If you haven’t seen and heard the English Band Mumford and Sons perform you’re in for a treat. If you have, this is among their best performances. Mumford and Sons came into my life with their first Top 40 single, “Little Lion Man” from their debut album, “Sigh No More”. The album became a hot seller on the success of that first single and the band was launched worldwide. They went on to win Grammy nominations, and both the ARIA Music Award for Most Popular International Artists and the Brit Award for Best British Album, 2011. An auspicious beginning.
In 2012 the band released their second album, “Babel”, and it’s sold just as well as their first album. At the 2013 Grammy Awards they won Album of the year. Not bad for a band who only formed in December of 2007. But these guys aren’t your typical musicians, either.

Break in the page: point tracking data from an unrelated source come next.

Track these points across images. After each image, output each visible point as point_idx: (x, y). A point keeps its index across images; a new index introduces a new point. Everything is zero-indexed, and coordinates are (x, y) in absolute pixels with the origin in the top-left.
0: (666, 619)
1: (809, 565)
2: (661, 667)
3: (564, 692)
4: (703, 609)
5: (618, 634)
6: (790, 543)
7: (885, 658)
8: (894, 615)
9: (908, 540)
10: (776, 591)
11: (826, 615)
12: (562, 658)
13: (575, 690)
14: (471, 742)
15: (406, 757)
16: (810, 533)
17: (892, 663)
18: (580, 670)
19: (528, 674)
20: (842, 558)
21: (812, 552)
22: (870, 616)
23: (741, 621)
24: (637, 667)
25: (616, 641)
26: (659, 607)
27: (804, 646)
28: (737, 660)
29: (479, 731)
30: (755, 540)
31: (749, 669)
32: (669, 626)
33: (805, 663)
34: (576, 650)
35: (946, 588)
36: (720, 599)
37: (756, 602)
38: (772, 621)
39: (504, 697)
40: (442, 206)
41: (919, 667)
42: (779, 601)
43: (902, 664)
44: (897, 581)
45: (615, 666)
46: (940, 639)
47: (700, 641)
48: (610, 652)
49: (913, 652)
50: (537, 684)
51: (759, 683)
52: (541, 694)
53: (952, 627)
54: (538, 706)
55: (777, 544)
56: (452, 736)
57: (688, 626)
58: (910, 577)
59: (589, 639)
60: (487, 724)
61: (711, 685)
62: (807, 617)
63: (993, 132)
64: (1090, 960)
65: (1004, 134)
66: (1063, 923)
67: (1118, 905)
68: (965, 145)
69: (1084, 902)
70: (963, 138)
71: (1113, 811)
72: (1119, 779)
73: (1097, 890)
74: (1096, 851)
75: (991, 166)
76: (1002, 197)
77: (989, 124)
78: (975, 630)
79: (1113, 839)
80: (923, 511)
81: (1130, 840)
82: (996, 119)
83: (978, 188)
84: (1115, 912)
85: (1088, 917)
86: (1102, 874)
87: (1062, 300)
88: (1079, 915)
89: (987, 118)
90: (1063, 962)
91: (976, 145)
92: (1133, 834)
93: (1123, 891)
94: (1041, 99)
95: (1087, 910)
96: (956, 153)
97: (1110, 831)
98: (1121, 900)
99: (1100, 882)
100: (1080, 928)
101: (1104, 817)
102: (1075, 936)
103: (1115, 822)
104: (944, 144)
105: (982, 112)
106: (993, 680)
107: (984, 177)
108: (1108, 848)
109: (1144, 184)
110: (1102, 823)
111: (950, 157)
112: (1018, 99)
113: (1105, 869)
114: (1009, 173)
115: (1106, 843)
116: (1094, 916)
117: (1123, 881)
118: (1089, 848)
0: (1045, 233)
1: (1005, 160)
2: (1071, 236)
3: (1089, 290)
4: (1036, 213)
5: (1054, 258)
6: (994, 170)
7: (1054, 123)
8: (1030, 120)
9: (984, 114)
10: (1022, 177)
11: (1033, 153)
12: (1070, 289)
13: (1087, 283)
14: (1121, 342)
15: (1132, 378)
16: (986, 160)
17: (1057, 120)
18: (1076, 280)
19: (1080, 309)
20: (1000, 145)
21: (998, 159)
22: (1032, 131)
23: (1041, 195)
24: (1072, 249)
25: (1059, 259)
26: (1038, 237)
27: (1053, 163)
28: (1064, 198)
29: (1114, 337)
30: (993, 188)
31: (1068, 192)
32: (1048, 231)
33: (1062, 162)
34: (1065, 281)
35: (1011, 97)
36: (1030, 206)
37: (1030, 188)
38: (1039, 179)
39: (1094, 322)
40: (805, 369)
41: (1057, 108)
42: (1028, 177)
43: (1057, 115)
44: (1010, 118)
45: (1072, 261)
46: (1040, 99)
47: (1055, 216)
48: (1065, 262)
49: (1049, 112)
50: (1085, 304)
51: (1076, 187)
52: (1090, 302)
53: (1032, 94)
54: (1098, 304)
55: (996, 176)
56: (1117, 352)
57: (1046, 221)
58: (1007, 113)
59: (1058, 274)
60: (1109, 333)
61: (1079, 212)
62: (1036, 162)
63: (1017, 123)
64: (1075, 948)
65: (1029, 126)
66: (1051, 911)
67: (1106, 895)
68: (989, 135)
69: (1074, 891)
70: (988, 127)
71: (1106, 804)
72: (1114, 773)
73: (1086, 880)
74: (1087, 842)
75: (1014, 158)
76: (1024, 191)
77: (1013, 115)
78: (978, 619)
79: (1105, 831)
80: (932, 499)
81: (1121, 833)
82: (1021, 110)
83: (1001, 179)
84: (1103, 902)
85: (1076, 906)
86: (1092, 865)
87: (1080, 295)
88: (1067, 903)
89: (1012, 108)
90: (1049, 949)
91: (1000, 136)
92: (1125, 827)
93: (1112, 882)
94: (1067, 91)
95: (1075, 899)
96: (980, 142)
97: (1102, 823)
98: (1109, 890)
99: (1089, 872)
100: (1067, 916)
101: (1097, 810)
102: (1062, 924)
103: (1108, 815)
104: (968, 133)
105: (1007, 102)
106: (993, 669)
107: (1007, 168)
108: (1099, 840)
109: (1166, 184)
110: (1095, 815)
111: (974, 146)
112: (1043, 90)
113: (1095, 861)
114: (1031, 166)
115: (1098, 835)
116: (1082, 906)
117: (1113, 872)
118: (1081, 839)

The band members are all vocalists and multi-instrumentalists, playing guitar, drums, keyboard instruments, bass guitar, string bass and folk instruments- banjo, mandolin, accordion, harmonica and resonator guitar. They put their guts into a show, too, stomping their feet and bopping to the rhythm. As working-class as they sound and appear, they aren’t. At all. Ian Brennan, reviewing them in Guitar Player magazine, complained: “A band like Mumford & Sons unplugs and bulldozes all of the subtlety out of a working-class art form. The degree of artificiality that we are steeped in has deepened to such a degree that a group of aristocratic Brits (one of whom is the son of a billionaire who is among the richest men in England) can ride to the top of the charts and win an Americana award with hardly a soul batting an eye.”(Wikipedia) Their lyrics reference classical literature and Shakespeare’s plays, not coal mining and farming. They dress as 19th century store clerks and call themselves “Gentlemen of the Road” (their latest tour name, too). Among all the British Boarding School musicians, this current generation knows packaging and image well enough to pull it off themselves and consistently. From set to wardrobe to music to instruments they have their act together.